Items from a data source:
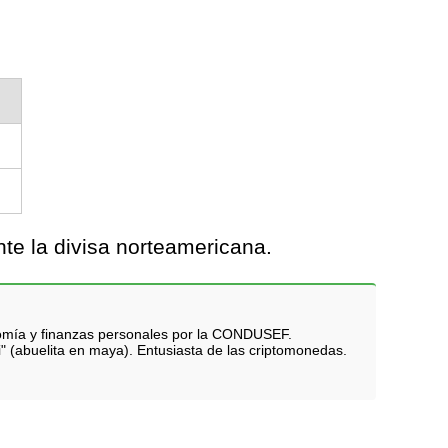
te la divisa norteamericana.
nomía y finanzas personales por la CONDUSEF.
i" (abuelita en maya). Entusiasta de las criptomonedas.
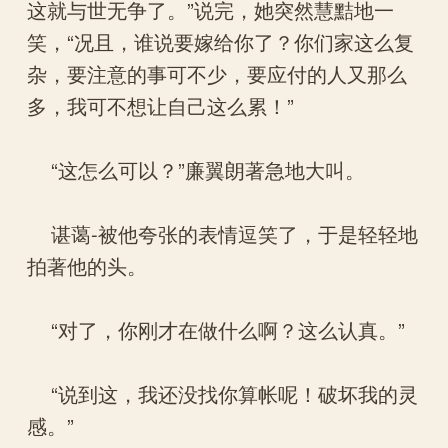
这就与世无争了。”说完，她突然慧黠地一
笑，“况且，谁说要嫁给你了？你们家这么复
杂，要注意的事可不少，要应付的人又那么
多，我可不想让自己这么累！”
“这怎么可以？”廉翼朗著急地大叫。
谌蔼-被他夸张的表情逗笑了，于是轻轻地
拍著他的头。
“对了，你刚才在做什么啊？这么认真。”
“说到这，我还没找你算帐呢！破坏我的灵
感。”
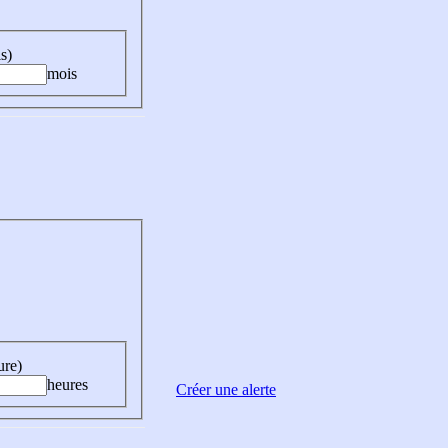
s)
mois
ure)
heures
Créer une alerte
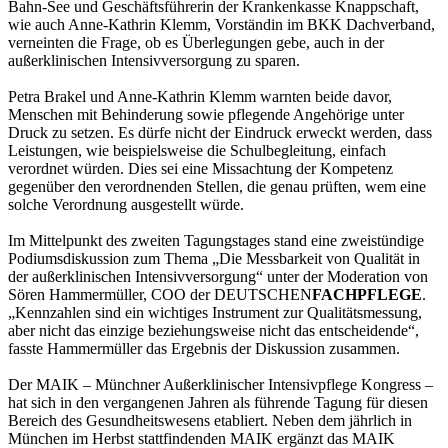
Bahn-See und Geschäftsführerin der Krankenkasse Knappschaft,
wie auch Anne-Kathrin Klemm, Vorständin im BKK Dachverband,
verneinten die Frage, ob es Überlegungen gebe, auch in der
außerklinischen Intensivversorgung zu sparen.
Petra Brakel und Anne-Kathrin Klemm warnten beide davor,
Menschen mit Behinderung sowie pflegende Angehörige unter
Druck zu setzen. Es dürfe nicht der Eindruck erweckt werden, dass
Leistungen, wie beispielsweise die Schulbegleitung, einfach
verordnet würden. Dies sei eine Missachtung der Kompetenz
gegenüber den verordnenden Stellen, die genau prüften, wem eine
solche Verordnung ausgestellt würde.
Im Mittelpunkt des zweiten Tagungstages stand eine zweistündige
Podiumsdiskussion zum Thema „Die Messbarkeit von Qualität in
der außerklinischen Intensivversorgung“ unter der Moderation von
Sören Hammermüller, COO der DEUTSCHEN
FACHPFLEGE
.
„Kennzahlen sind ein wichtiges Instrument zur Qualitätsmessung,
aber nicht das einzige beziehungsweise nicht das entscheidende“,
fasste Hammermüller das Ergebnis der Diskussion zusammen.
Der MAIK – Münchner Außerklinischer Intensivpflege Kongress –
hat sich in den vergangenen Jahren als führende Tagung für diesen
Bereich des Gesundheitswesens etabliert. Neben dem jährlich in
München im Herbst stattfindenden MAIK ergänzt das MAIK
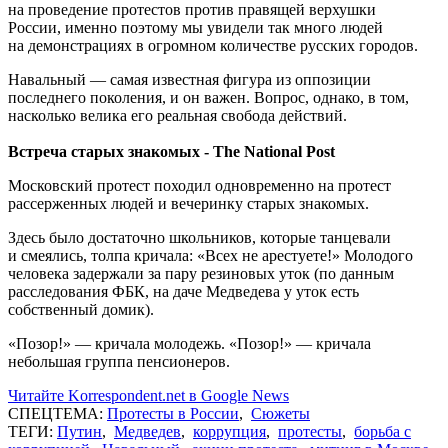
на проведение протестов против правящей верхушки
России, именно поэтому мы увидели так много людей
на демонстрациях в огромном количестве русских городов.
Навальный — самая известная фигура из оппозиции
последнего поколения, и он важен. Вопрос, однако, в том,
насколько велика его реальная свобода действий.
Встреча старых знакомых - The National Post
Московский протест походил одновременно на протест
рассерженных людей и вечеринку старых знакомых.
Здесь было достаточно школьников, которые танцевали
и смеялись, толпа кричала: «Всех не арестуете!» Молодого
человека задержали за пару резиновых уток (по данным
расследования ФБК, на даче Медведева у уток есть
собственный домик).
«Позор!» — кричала молодежь. «Позор!» — кричала
небольшая группа пенсионеров.
Читайте Korrespondent.net в Google News
СПЕЦТЕМА:
Протесты в России
,
Сюжеты
ТЕГИ:
Путин
,
Медведев
,
коррупция
,
протесты
,
борьба с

*What you should do*:
Using the entries shown above, reproduce verbatim the lines from the line bearing "der Moderation von" to the line bearing "Der MAIK – Münchner", inclusive.

*Solution to this exercise*:
der außerklinischen Intensivversorgung“ unter der Moderation von
Sören Hammermüller, COO der DEUTSCHEN
FACHPFLEGE
.
„Kennzahlen sind ein wichtiges Instrument zur Qualitätsmessung,
aber nicht das einzige beziehungsweise nicht das entscheidende“,
fasste Hammermüller das Ergebnis der Diskussion zusammen.
Der MAIK – Münchner Außerklinischer Intensivpflege Kongress –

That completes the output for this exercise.